Dass es über Athen hinaus auch noch nicht wenige Zeugnisse für demokratische Strukturen und Verfahrensweisen in anderen Poleis gibt, fällt zumeist unter den Tisch. Das Diktum Jochen Bleickens in seinem Standardwerk "Die athenische Demokratie": "Eine Geschichte der Demokratien außerhalb Athens gibt es nicht, und sie wird auf Grund der desolaten Quellenlage auch wohl kaum jemals geschrieben werden können" [1], brachte insofern die Forschungslage auf einen, wenn auch fatalen Punkt.
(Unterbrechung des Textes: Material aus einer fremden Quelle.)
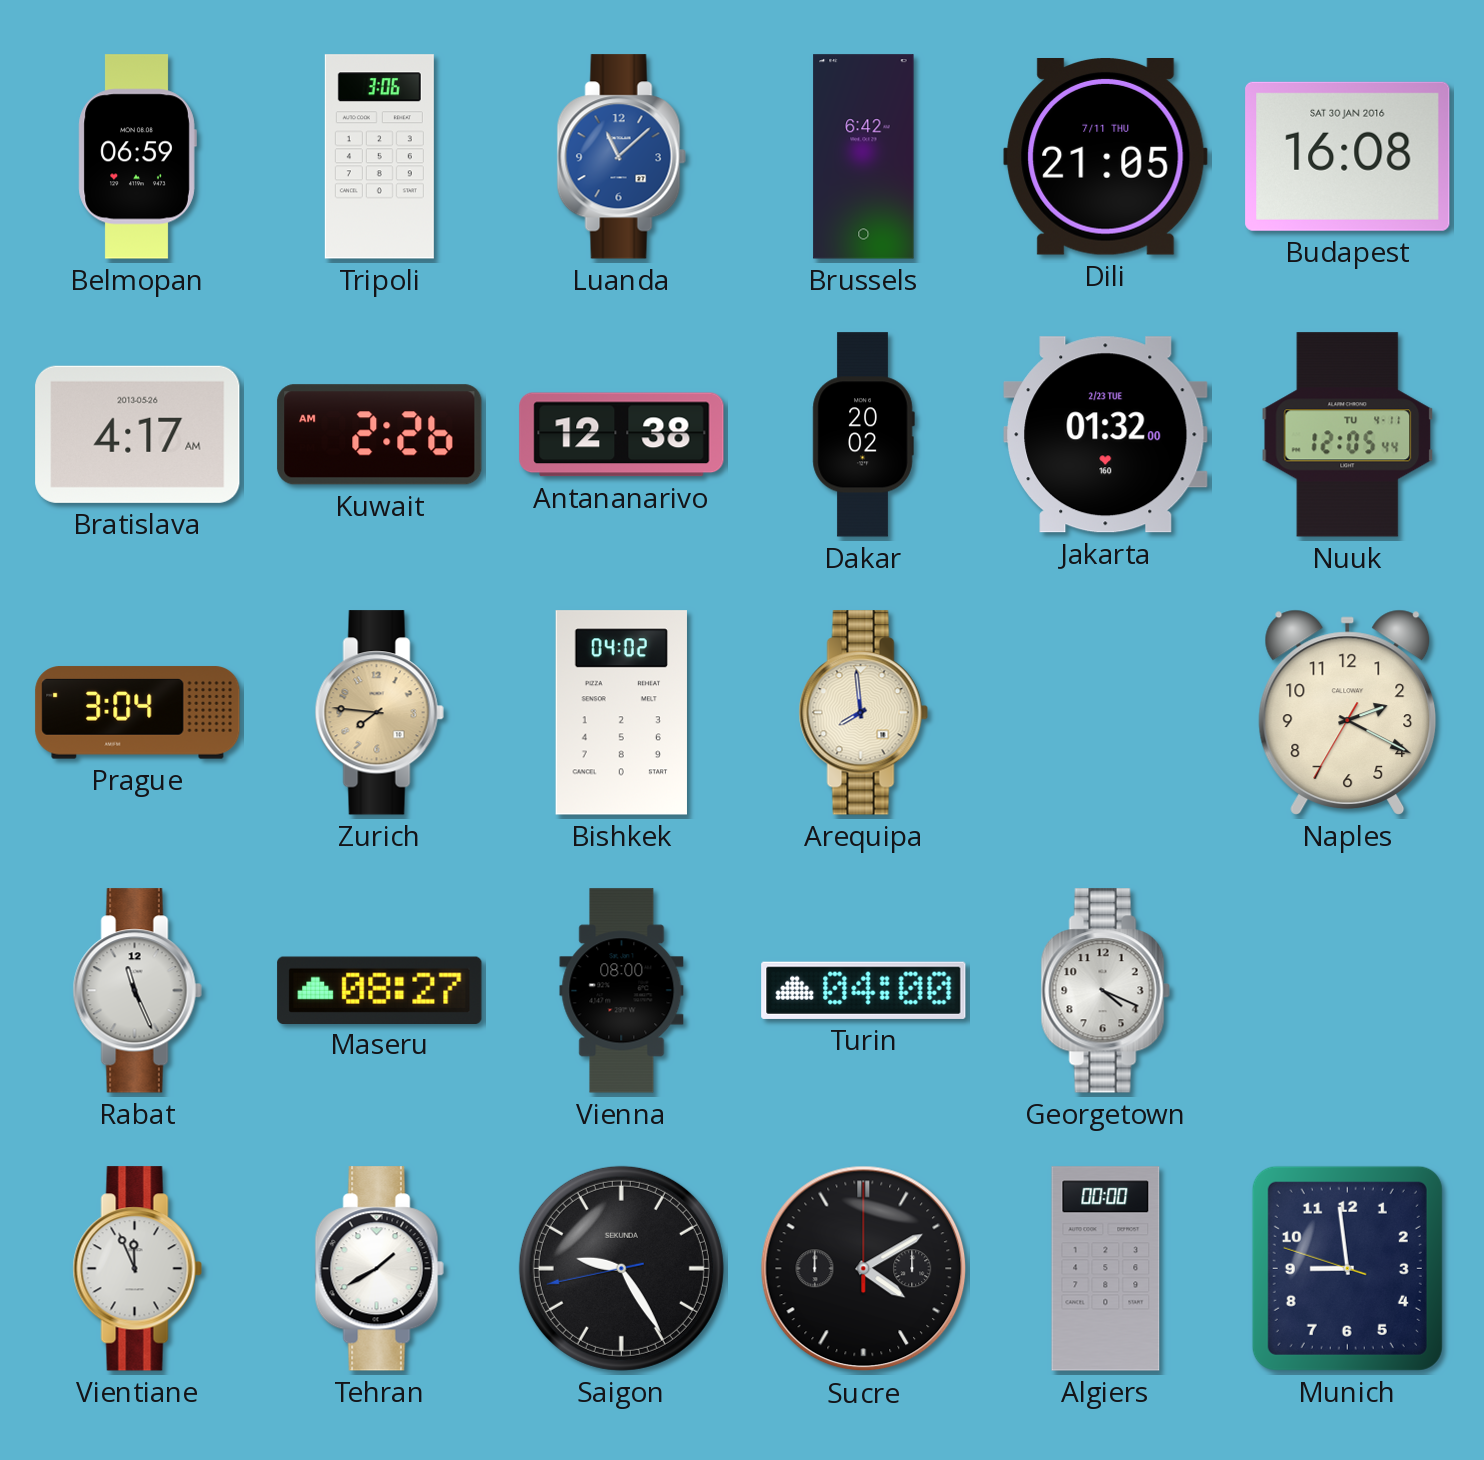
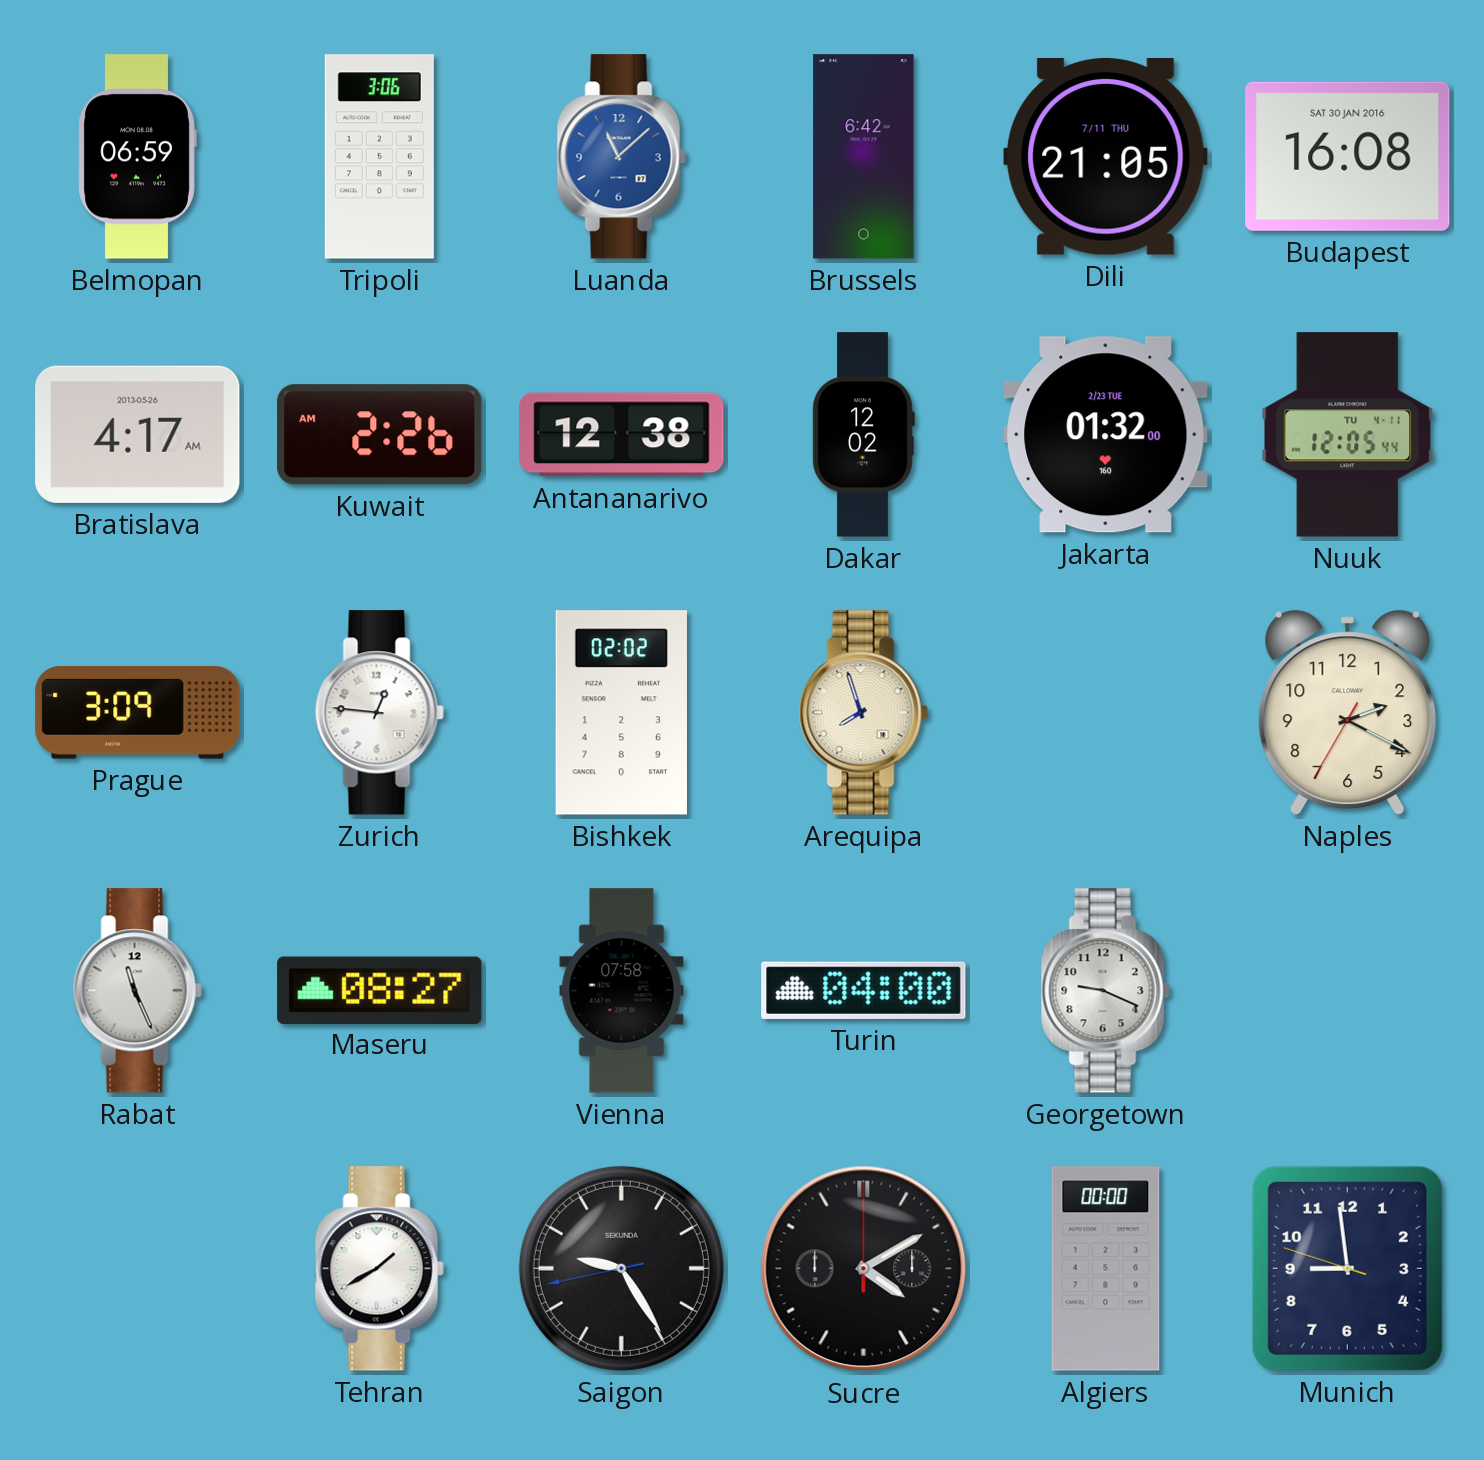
Dakar: 20:02 -> 12:02
Prague: 3:04 -> 3:09
Zurich: 7:46 -> 12:46
Zurich dial: champagne -> white
Bishkek: 04:02 -> 02:02
Arequipa: 7:59 -> 7:57
Vienna: 08:00 -> 07:58
Georgetown: 4:19 -> 9:19
Vientiane: 11:56 -> none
Jetzt ist Eric W. Robinson, Associate Professor am Department of History der Indiana University, angetreten, nach seinem Erstlingswerk "The First Democracies. Early Popular Government outside Athens" [2] unter zeitlich wie räumlich breiteren Fokus dieser verengten und verengenden Sicht auf Athen ein Bild der anderen Demokratien im Griechenland der klassischen Zeit (480-323 v.Chr.) entgegenzusetzen.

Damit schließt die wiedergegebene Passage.